Preferi, assim, recorrer a fontes homogéneas, centrando a minha atenção nas mudanças efetivas que, pública e historicamente, a imagem da URSS sofreu ao longo de cerca de quarenta anos. A atenção para histórias pessoais e para a psicologia dos indivíduos foi, portanto, direcionada para esse interesse prioritário. 

Lamento, claro, não ter podido utilizar todo o material recolhido, ou com a amplitude que merecia, sobretudo quando se trata de testemunhos de primeira mão como os de viajantes. Também neste caso a escolha de um fresco global prejudicou a valorização de fontes riquíssimas e, infelizmente, muitas vezes esquecidas e subestimadas. Esses personagens que para o leitor não passarão de um nome na bibliografia têm sido para mim uma fonte de conhecimento, reflexão e comparação muito útil. 

Será evidente que algumas testemunhas estão mais próximas de mim do que outras devido à sua orientação, sensibilidade e julgamento que expressam. São personagens diferentes e por vezes opostos, nem sempre atribuíveis a uma única figura política ou cultural. A simpatia por eles não me impediu de usar também os outros, igualmente ricos em informações e sugestões, sem os achatar em clichês pré-embalados pela historiografia de hoje ou pelos julgamentos da época. Todos os personagens que você conhece no decorrer do livro têm sido um veículo para perguntas, respostas, necessidades, atitudes reais para mim. Afinal, em mais de um caso, minha forma de avaliar, julgar, valorizar e contextualizar os personagens individuais mudou radicalmente no decorrer de minha pesquisa. Espero, portanto, que o leitor, mesmo que não venha compartilhar meus argumentos, possa encontrar no material que colhi substância suficiente para sustentar suas crenças e, talvez, colocá-las em questão. 

História, um quebra-cabeça infinito 

Nunca como neste caso me convenci de que a história é uma espécie de quebra-cabeça infinito, que contém em si múltiplas possibilidades, todas parciais e incompletas. O objetivo do historiador é, então, oferecer um ponto de vista o mais esférico, global e coerente possível, pondo as necessidades, questões e sensibilidades de hoje em harmonia com a complexa realidade da época estudada. A referência contínua ao contexto da época não é uma forma de evitar julgamentos ou de não se posicionar, é uma tentativa?—?necessária e indispensável?—?de se proteger do achatamento de experiências que findaram e que tiveram modalidades próprias e irrepetíveis. 

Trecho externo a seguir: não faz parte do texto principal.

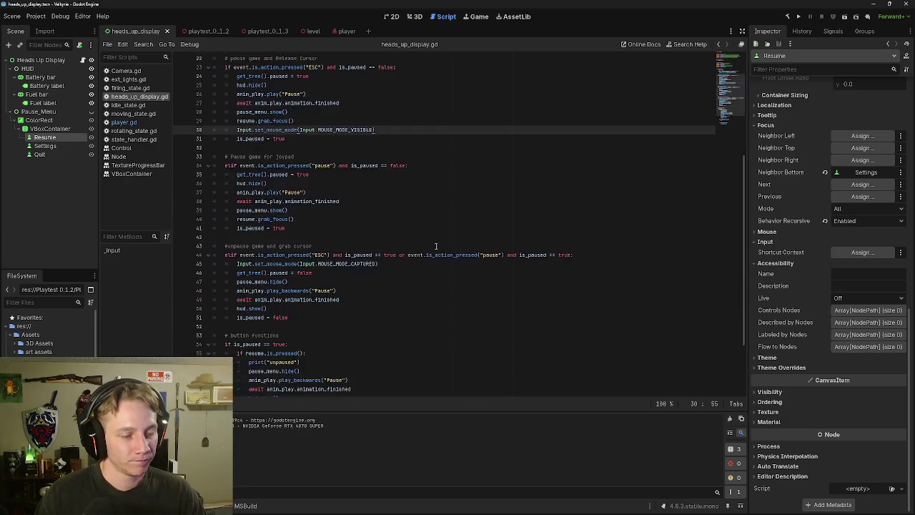
{"action": "scroll", "coordinate": [428, 247], "scroll_direction": "up", "scroll_amount": 6}
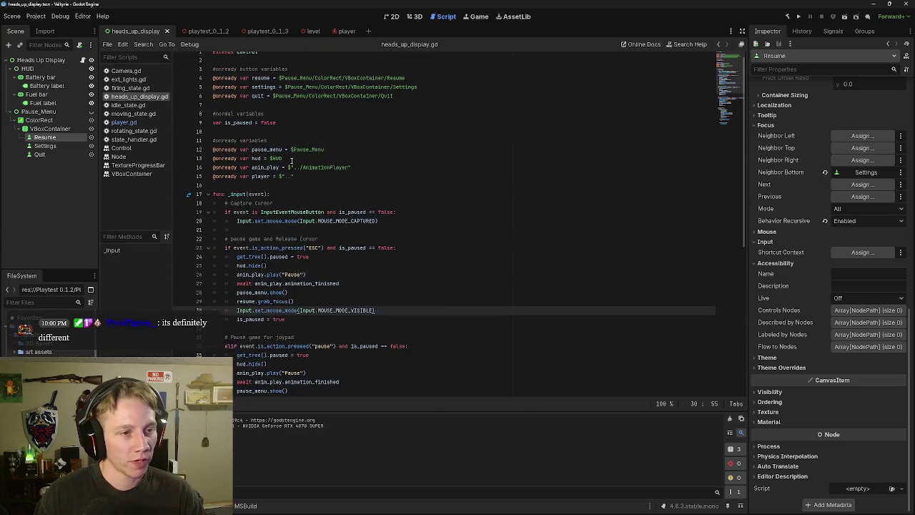
{"action": "scroll", "coordinate": [288, 179], "scroll_direction": "up", "scroll_amount": 1}
{"action": "left_click_drag", "start_coordinate": [304, 184], "coordinate": [213, 184]}
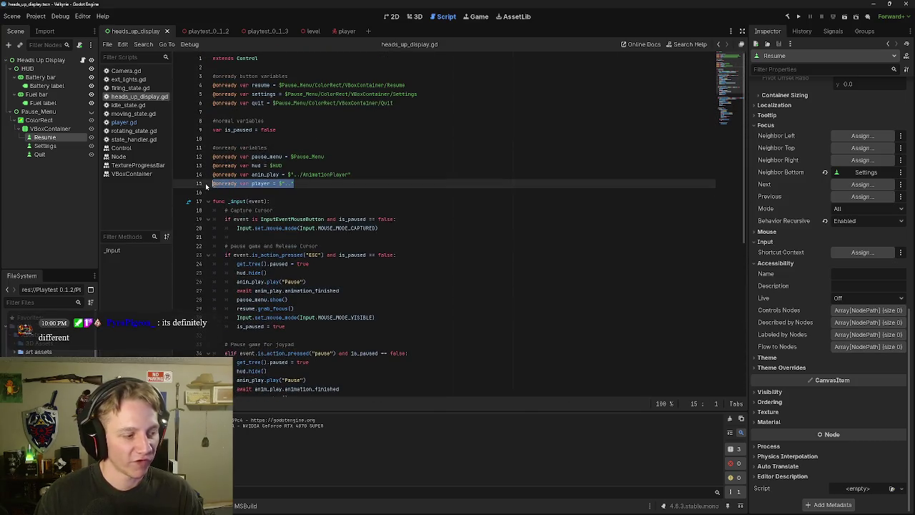
{"action": "key", "text": "BackSpace"}
{"action": "key", "text": "BackSpace"}
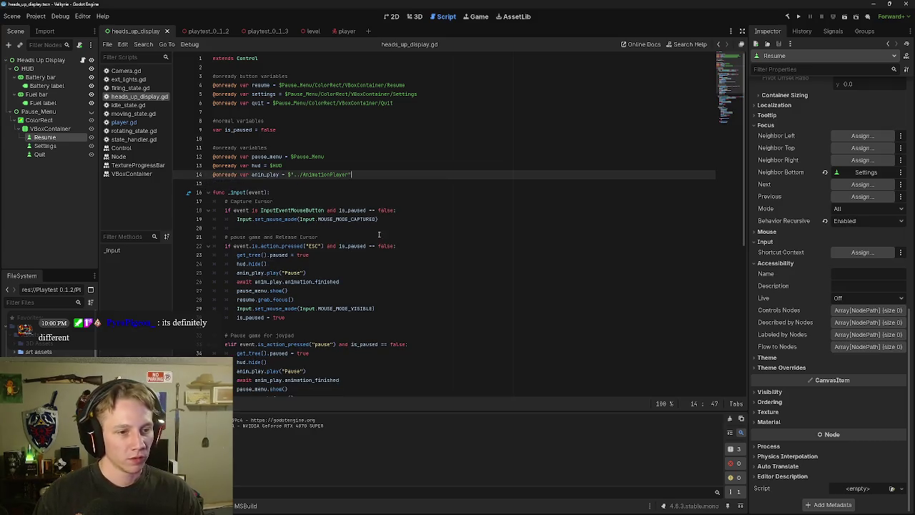
Step: Review the Resume branch's unpause code and the is_paused check on line 53
{"action": "scroll", "coordinate": [428, 250], "scroll_direction": "down", "scroll_amount": 10}
{"action": "left_click", "coordinate": [453, 264]}
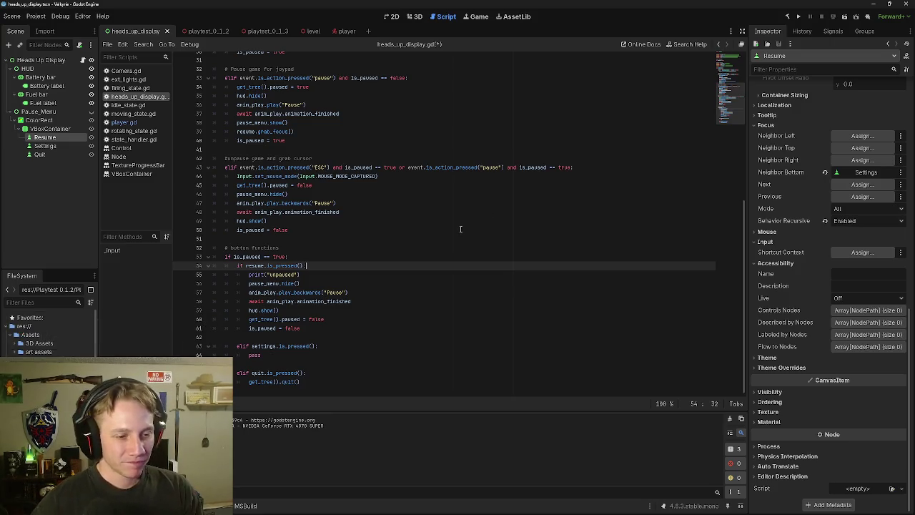
{"action": "left_click", "coordinate": [443, 212]}
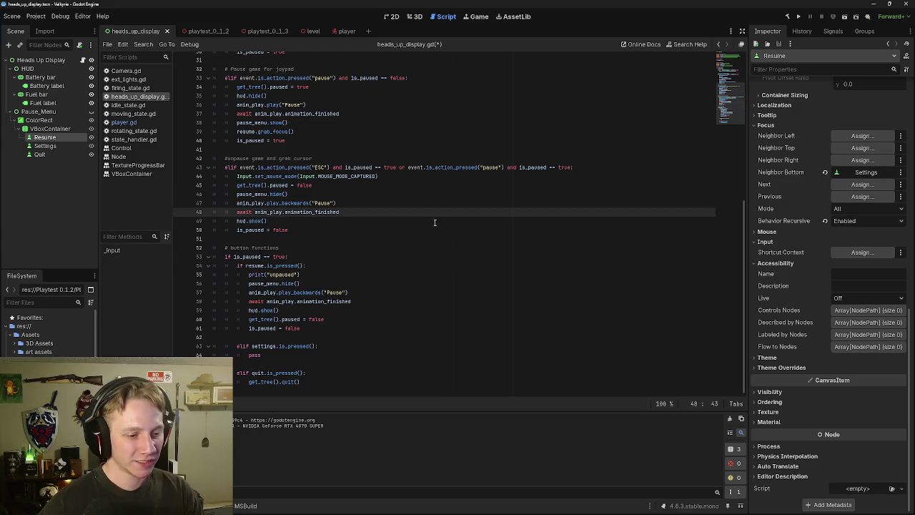
{"action": "left_click", "coordinate": [434, 222]}
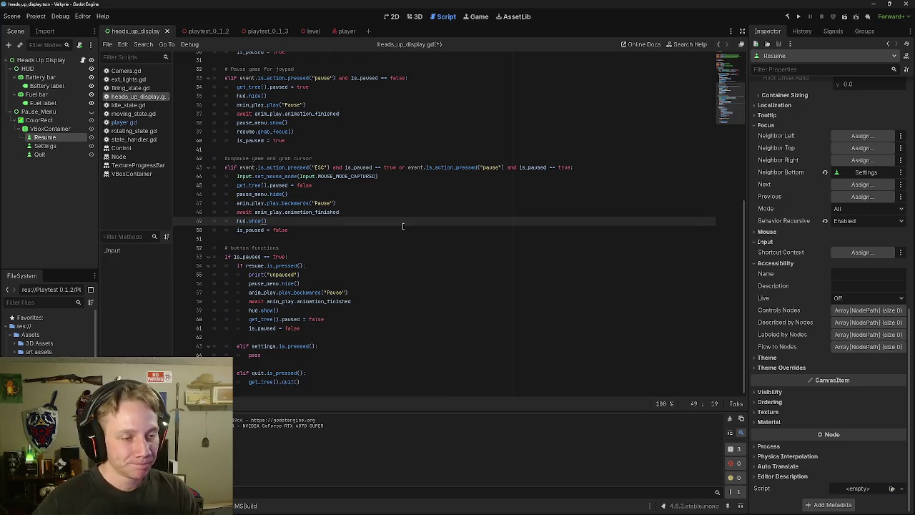
{"action": "scroll", "coordinate": [426, 211], "scroll_direction": "up", "scroll_amount": 6}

Nesse caso específico, meu objetivo foi mostrar a amplitude, profundidade, articulação e contradições da relação entre o Ocidente e a União Soviética. O filtro privilegiado foi o da intelectualidade, do mundo da cultura, sem dúvida um dos veículos mais importantes na ampliação da percepção e na transmissão da imagem da URSS. Escritores, jornalistas, artistas representam assim uma fonte privilegiada, ao lado de engenheiros, médicos, técnicos, diplomatas e políticos. Por isso optei por dar o máximo de espaço à narração direta, fazendo uso extensivo – para alguns, talvez excessivo – de citações. 

Não foi uma forma de me esconder atrás das fontes, já que a seleção e escolha do contexto em que as situei foram mais do que suficientes para resguardar minha subjetividade como historiadora. Ao contrário, foi um trabalho cansativo, longo, às vezes difícil porque tive que cancelar, reduzir pela metade, esquecer textos cujo interesse foi crescendo com o tempo. Espero que aquela sensação do trágico e do grosseiro, do desesperado e do ingênuo, do cínico e perspicaz que pertencia ao clima da época tenha permanecido. Sem nunca pretender deixar as fontes e personagens falarem por si, tentei limitar a minha intervenção à escolha, conexões, seleção, contextualização. O protagonista absoluto da minha reconstrução não é uma interpretação, mas uma realidade; um mundo que encontrou em sua relação com a URSS um reflexo brilhante e significativo o suficiente para valer a pena examinar. 
 
Marcello Flores ensinou História Contemporânea, História Comparada e História dos Direitos Humanos nas Universidades de Trieste (1975–1992) e Siena (1994–2016), foi adido cultural na Embaixada de Varsóvia (1992–1994) e é, atualmente, diretor científico do Instituto Nacional Ferruccio Parri em Milão.